Dataset items:
<<<<

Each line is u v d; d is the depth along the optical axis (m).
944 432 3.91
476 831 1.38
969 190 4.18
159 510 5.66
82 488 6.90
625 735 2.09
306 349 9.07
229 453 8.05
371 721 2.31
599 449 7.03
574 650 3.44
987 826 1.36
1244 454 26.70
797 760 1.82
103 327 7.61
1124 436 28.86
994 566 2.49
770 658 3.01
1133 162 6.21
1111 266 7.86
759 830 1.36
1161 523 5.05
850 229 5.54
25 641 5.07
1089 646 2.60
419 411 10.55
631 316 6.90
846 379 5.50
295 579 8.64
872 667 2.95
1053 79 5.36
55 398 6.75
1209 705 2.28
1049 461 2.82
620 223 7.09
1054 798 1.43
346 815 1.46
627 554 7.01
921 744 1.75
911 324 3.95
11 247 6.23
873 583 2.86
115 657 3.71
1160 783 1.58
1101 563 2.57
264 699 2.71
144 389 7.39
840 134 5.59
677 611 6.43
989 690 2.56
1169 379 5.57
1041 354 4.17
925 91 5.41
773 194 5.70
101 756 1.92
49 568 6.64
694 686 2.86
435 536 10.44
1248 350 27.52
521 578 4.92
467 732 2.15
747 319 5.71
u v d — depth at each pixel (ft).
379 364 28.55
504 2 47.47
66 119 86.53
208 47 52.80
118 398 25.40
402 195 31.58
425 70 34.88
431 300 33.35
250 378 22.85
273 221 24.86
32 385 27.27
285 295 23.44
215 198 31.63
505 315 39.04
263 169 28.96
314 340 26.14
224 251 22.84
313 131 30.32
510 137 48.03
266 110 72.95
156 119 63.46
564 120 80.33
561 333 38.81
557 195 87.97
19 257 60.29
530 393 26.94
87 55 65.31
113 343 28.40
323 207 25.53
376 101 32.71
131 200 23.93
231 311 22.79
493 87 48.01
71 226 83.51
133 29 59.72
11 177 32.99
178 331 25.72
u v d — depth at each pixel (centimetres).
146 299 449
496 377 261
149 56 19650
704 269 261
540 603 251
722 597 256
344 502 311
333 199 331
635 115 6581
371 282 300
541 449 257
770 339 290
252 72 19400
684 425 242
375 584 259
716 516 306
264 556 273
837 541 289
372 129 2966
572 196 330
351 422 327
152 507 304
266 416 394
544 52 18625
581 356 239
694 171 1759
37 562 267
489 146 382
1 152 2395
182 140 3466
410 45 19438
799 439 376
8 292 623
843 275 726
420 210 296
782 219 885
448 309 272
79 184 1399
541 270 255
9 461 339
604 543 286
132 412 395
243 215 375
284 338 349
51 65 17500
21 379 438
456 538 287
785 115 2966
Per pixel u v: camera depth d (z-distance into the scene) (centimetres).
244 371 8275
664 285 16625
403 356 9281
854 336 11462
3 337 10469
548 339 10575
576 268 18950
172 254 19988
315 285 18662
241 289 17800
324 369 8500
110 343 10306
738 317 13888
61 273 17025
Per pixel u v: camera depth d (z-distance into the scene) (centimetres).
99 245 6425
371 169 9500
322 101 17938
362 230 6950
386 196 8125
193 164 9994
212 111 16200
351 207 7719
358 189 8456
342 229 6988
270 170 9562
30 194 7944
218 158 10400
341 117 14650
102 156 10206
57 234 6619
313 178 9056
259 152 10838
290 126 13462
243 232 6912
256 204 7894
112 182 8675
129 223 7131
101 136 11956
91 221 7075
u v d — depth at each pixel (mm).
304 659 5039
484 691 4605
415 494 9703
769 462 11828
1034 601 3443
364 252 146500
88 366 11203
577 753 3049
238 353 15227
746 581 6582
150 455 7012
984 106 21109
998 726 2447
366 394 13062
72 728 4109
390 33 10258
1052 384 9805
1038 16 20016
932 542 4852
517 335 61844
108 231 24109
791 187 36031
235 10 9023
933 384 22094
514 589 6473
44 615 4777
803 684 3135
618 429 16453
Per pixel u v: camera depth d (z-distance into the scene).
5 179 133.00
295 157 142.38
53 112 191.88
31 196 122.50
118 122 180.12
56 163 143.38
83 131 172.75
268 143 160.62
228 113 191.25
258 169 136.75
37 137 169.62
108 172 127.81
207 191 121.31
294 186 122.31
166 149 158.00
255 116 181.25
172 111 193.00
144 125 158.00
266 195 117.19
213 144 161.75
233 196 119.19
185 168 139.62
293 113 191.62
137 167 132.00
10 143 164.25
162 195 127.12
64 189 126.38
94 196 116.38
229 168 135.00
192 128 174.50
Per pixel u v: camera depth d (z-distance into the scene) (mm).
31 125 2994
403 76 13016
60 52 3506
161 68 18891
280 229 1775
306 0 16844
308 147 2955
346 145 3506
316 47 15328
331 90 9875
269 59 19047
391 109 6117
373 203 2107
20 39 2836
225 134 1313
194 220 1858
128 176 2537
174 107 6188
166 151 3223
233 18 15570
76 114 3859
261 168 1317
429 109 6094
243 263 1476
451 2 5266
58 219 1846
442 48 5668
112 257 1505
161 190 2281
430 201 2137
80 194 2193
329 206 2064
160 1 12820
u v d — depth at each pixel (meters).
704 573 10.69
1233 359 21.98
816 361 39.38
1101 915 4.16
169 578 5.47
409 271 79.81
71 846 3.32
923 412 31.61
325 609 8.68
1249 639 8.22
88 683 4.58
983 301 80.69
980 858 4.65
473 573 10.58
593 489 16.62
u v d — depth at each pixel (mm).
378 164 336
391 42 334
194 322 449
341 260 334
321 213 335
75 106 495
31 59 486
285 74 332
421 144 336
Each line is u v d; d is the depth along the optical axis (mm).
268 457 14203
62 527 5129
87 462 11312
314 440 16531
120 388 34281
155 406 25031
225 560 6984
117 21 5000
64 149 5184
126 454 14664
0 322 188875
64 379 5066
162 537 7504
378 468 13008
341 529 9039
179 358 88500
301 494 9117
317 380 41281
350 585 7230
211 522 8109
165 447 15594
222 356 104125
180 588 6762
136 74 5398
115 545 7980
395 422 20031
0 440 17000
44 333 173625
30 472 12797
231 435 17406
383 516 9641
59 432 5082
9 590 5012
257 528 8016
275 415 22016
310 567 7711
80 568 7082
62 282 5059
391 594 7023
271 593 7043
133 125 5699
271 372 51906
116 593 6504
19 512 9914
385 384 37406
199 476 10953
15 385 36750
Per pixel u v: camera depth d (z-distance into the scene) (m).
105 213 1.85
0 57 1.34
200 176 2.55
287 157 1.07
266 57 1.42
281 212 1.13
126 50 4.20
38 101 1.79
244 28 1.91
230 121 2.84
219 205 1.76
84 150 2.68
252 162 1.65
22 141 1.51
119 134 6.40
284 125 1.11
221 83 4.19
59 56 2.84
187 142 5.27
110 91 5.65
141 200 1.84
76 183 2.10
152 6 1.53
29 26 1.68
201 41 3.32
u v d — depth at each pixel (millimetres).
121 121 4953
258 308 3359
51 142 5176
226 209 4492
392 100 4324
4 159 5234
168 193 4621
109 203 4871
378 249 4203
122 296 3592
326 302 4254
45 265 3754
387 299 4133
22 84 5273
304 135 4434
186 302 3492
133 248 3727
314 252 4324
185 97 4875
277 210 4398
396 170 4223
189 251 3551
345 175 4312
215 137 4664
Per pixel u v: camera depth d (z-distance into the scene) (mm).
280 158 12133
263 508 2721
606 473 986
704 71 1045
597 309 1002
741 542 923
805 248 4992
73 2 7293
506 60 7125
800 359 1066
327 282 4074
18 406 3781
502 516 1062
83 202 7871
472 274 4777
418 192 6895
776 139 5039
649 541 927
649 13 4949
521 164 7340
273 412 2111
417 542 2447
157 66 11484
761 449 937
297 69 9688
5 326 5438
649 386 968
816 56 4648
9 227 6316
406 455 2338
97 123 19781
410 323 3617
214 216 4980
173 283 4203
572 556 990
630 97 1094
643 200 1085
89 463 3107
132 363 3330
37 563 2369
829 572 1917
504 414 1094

>>>>

▶ _TASK_
Above are the records; copy each line from them that includes the string "pixel".

▶ _RESPONSE AREA_
u v d — depth at each pixel (ft).
u v d — depth at each pixel (centimetres).
Per pixel u v: camera depth d (z-distance into the scene) (centimetres).
Per pixel u v: camera depth d (z-distance into the scene) (centimetres).
u v d — depth at each pixel (mm).
Per pixel u v: camera depth d (z-distance into the scene).
Per pixel u v: camera depth d (z-distance into the scene) (mm).
u v d — depth at each pixel (meters).
u v d — depth at each pixel (mm).
Per pixel u v: camera depth d (z-distance into the scene) (m).
u v d — depth at each pixel (millimetres).
Per pixel u v: camera depth d (z-distance into the scene) (mm).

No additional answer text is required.